PPG Signal Analysis: Time-Frequency & Attention
Limitations of 1D Signals
After exploring the V2 series of our PPG classification model, we had a stable classifier based on ResNet1D. By introducing dual-channel input (Raw Amplitude + First Derivative/Velocity), we successfully pushed classification accuracy to 98.5%. However, when facing baseline drift or high-frequency Electromyography (EMG) noise, 1D Convolutional Neural Networks (1D-CNN) struggled.
The limitation of 1D signals is that noise and valid signals often overlap in the frequency domain. For example, the frequency components of certain motion artifacts are very close to the QRS complex. Relying solely on the time-domain waveform, the neural network finds it difficult to distinguish between heartbeats and jitters.
Time-Frequency Analysis
In the V3 series, to solve the noise recognition problem, we decided to “upgrade dimensionality”—introducing the Continuous Wavelet Transform (CWT).
We converted the original 1D PPG signal into a 34-channel Time-Frequency Tensor:
- Channel 1: Raw PPG signal
- Channel 2: Velocity signal (First Derivative)
- Channels 3-34: Wavelet coefficients across 32 different scales
The brilliance of this design is that it enables the network to see both time and frequency domains simultaneously. The network is no longer fumbling along a line but looking at “topographic maps” (scalograms). Motion artifacts typically appear as chaotic, broadband textures on the scalogram, while normal heartbeats appear as clear vertical stripes. This visual difference significantly lowers the difficulty of the segmentation task.
SE-Attention Mechanism
Although the V3 series introduced CWT, we still faced performance fluctuations in multi-talk learning. To make the network smarter about focusing on important features, we introduced the Squeeze-and-Excitation (SE) Attention Mechanism in V3.1.

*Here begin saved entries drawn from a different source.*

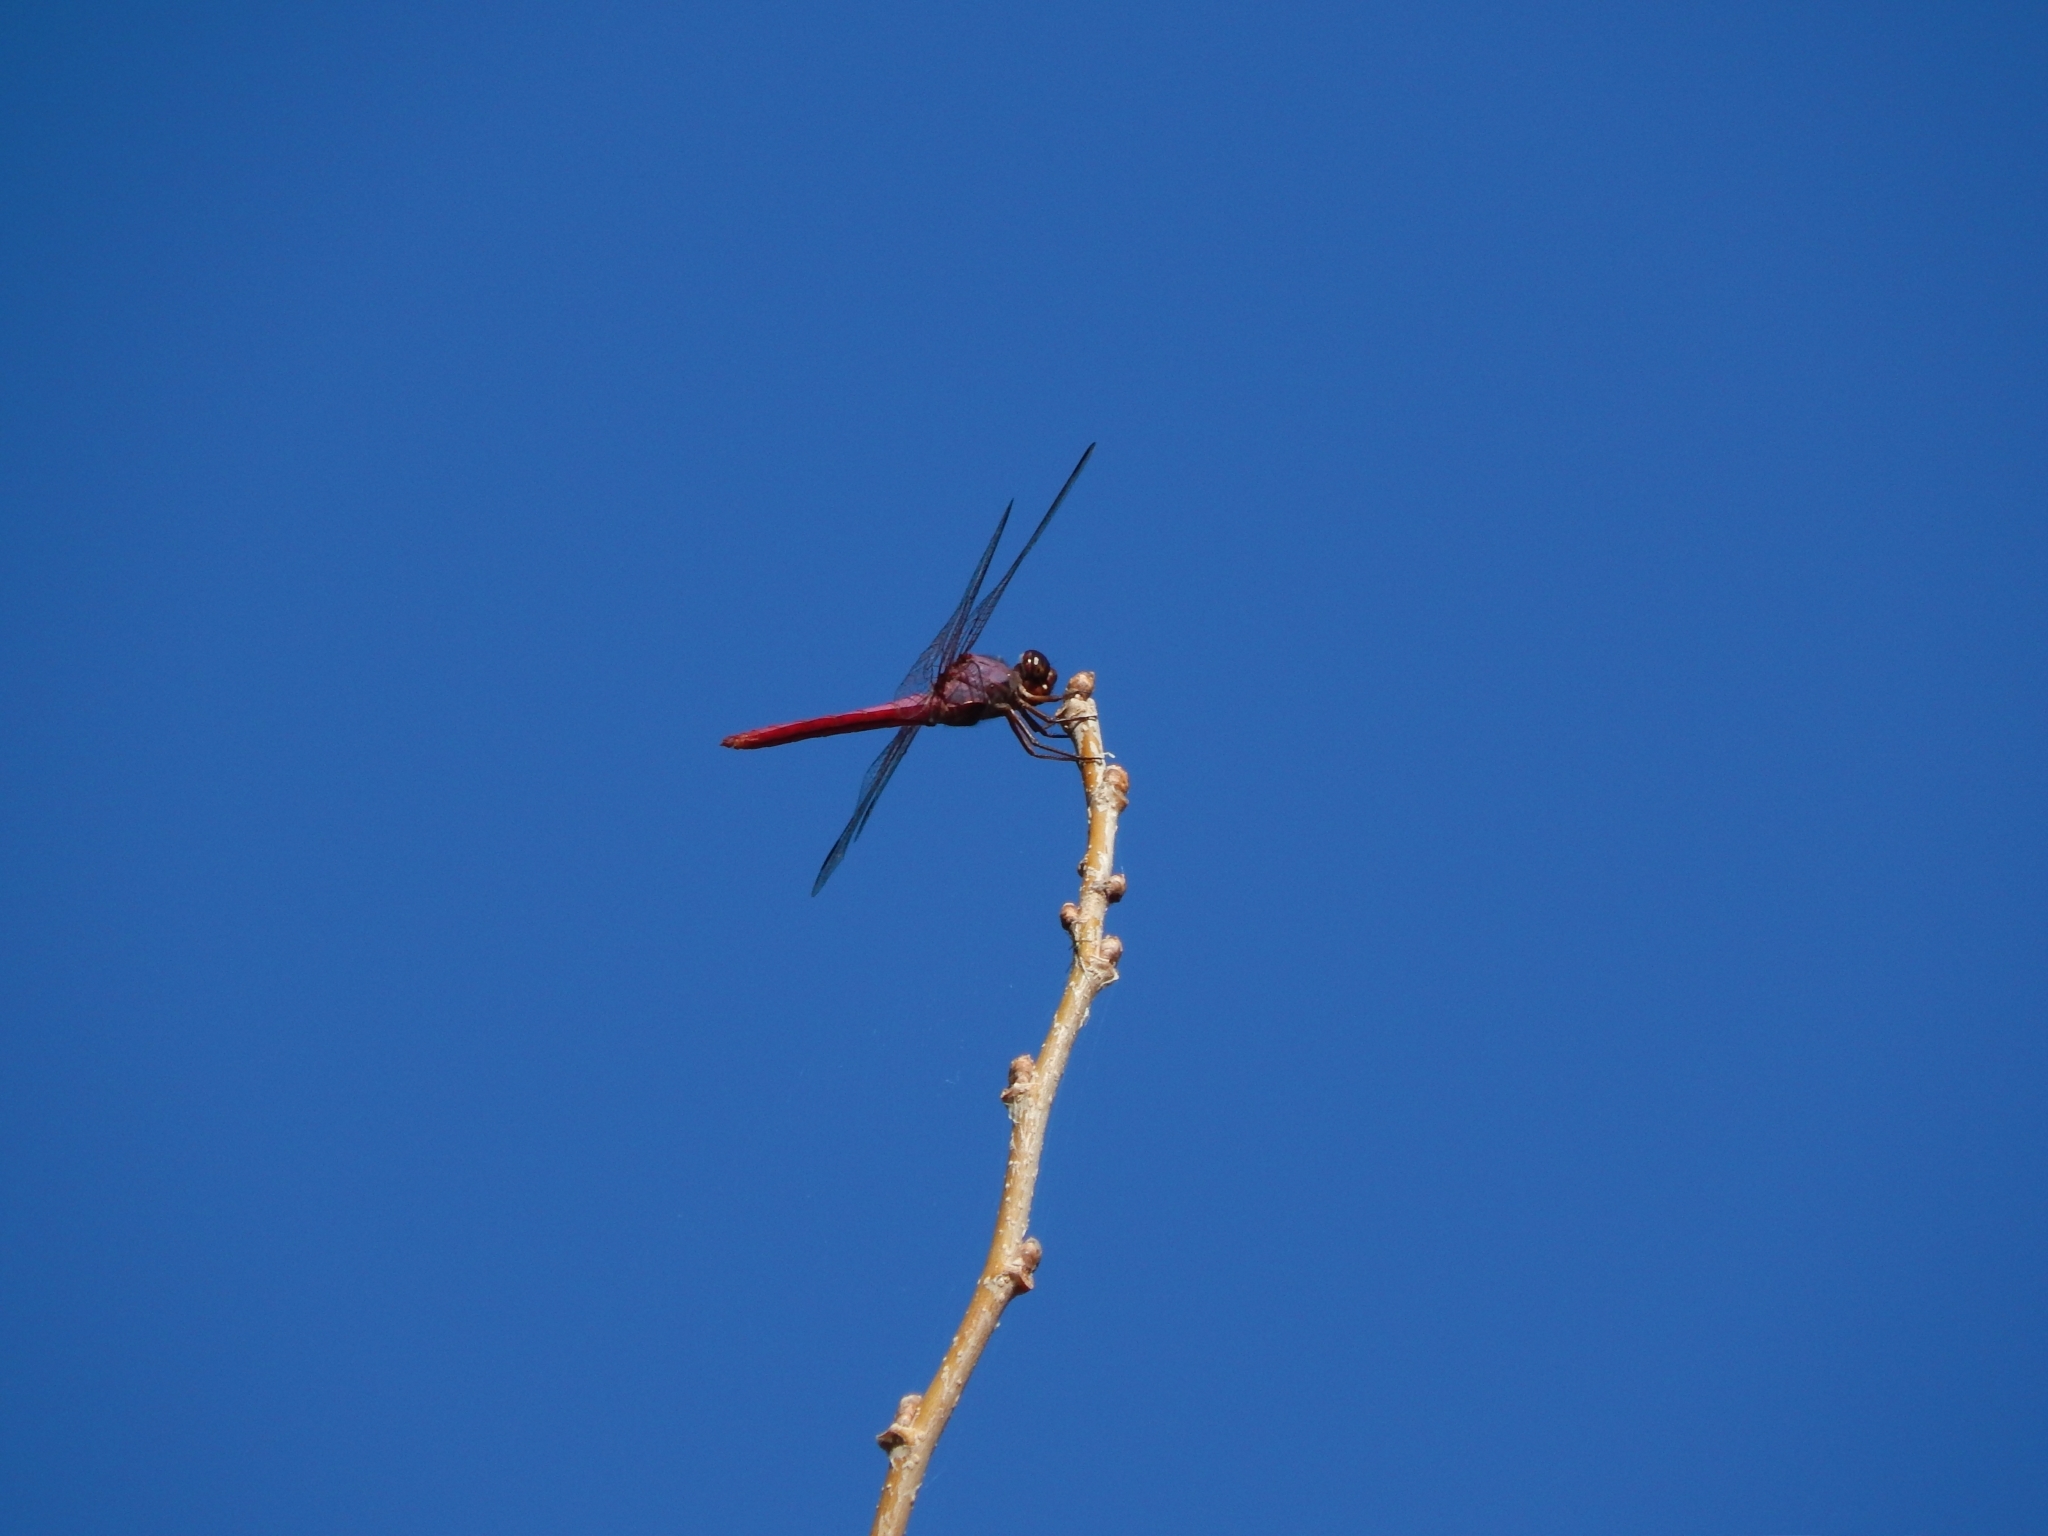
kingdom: Animalia
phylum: Arthropoda
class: Insecta
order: Odonata
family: Libellulidae
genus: Orthemis
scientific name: Orthemis ferruginea
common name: Roseate skimmer
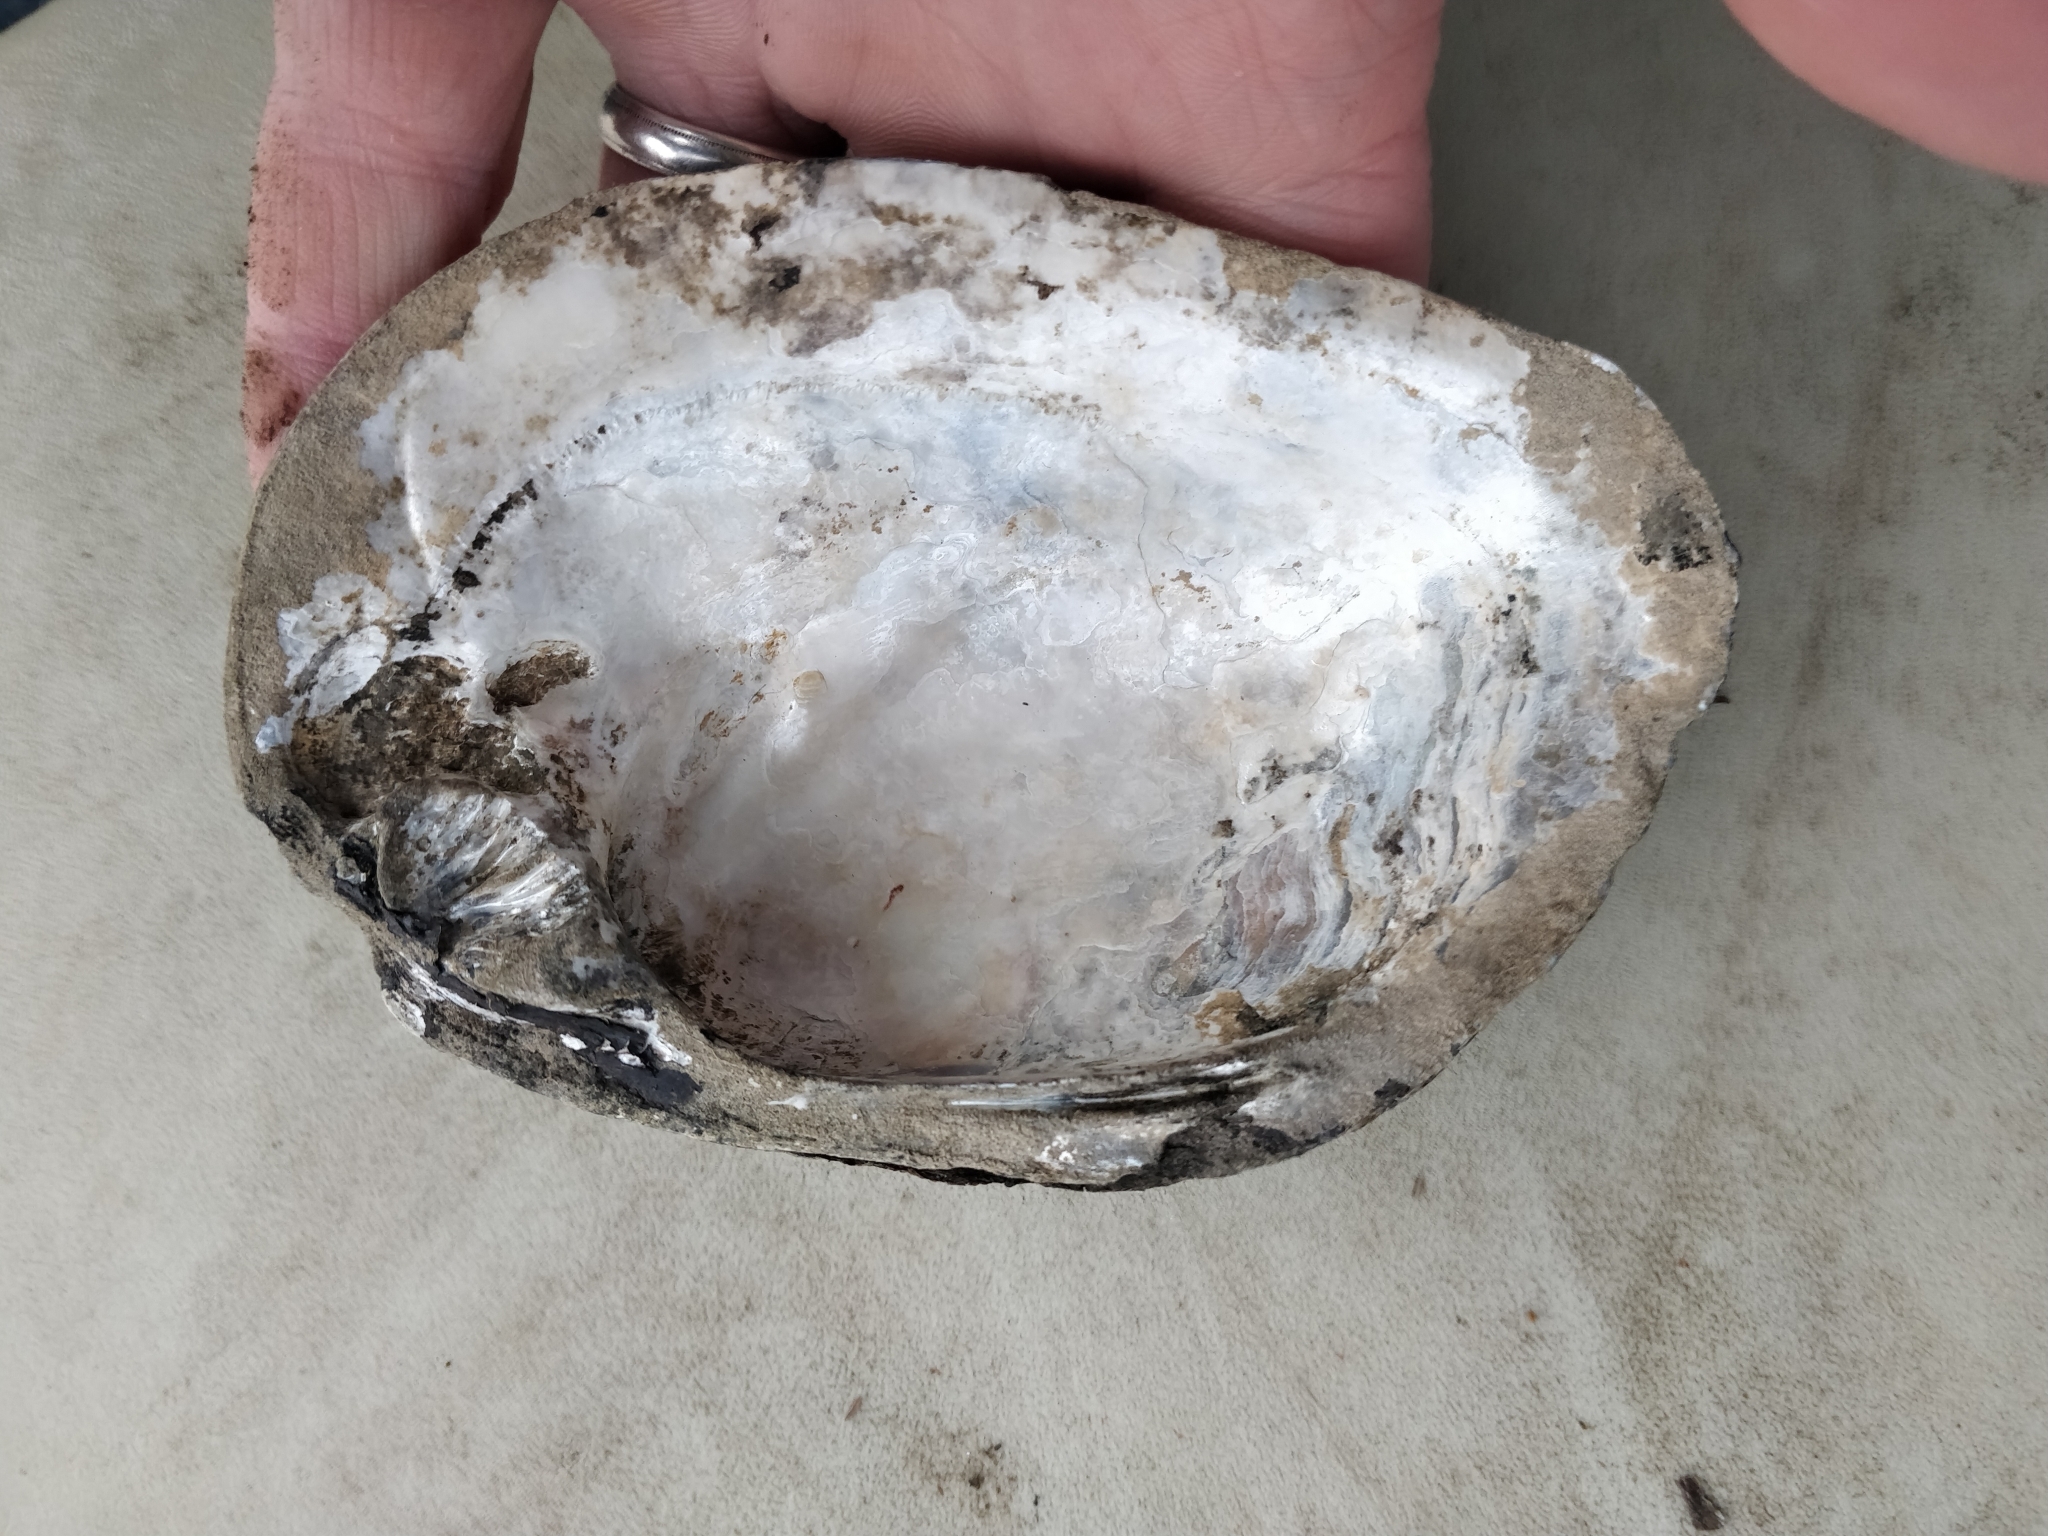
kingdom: Animalia
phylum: Mollusca
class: Bivalvia
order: Unionida
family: Unionidae
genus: Amblema
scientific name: Amblema plicata
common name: Threeridge
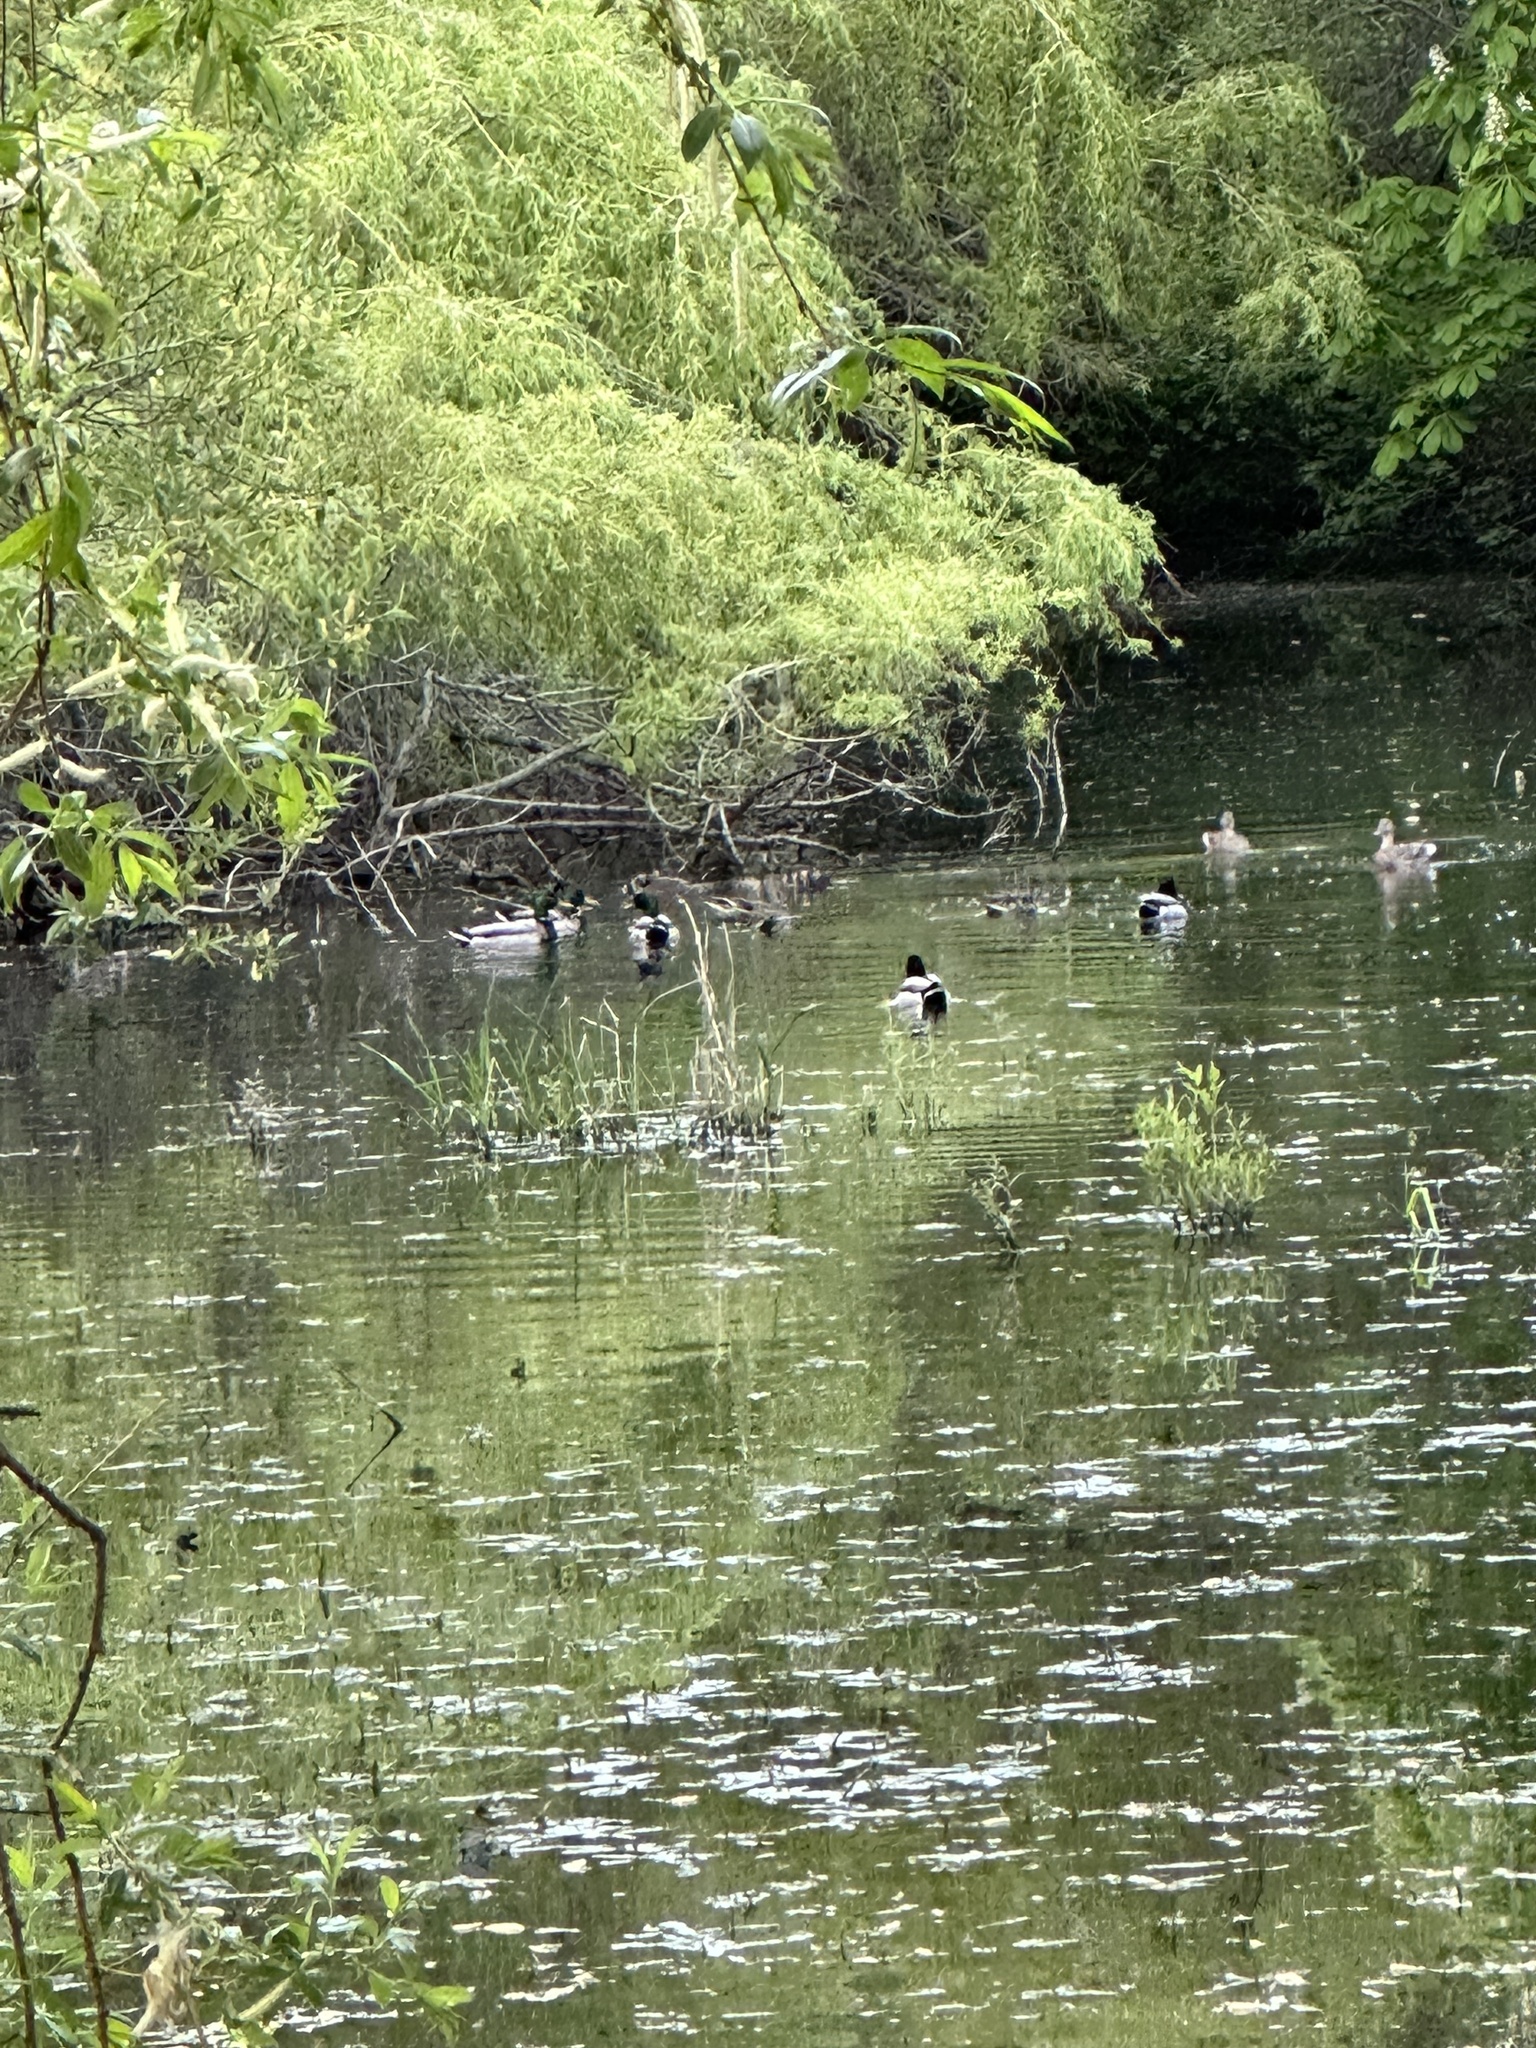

The core idea of the SE module is “Feature Recalibration”. Not all 34 channels are equally important:
- When judging arrhythmia, the network might need to focus more on wavelet scale channels representing the fundamental heart rate.
- When judging baseline drift, the weights of low-frequency channels should be amplified.
We embedded SE Blocks in every downsampling and upsampling module of the UNet. This is like equipping the network with a “mixing console” fader, automatically suppressing the volume of irrelevant noise channels while boosting critical signal channels based on input characteristics.
Achievements and Costs
The V3 series was a milestone. With the aid of SE-Attention and CWT, our segmentation accuracy rose from 98.5% to 99.2%, and classification accuracy stabilized at 99.9% (after resolving early V3 gradient conflicts).
However, the V3 series left a hidden trouble: Explosion of computation. CWT preprocessing drastically increased input data dimensions, making the model heavy. And although the SE module alleviated feature competition, the fundamental contradiction of the shared encoder remained, paving the way for the complete decoupling in the final V4.0 version.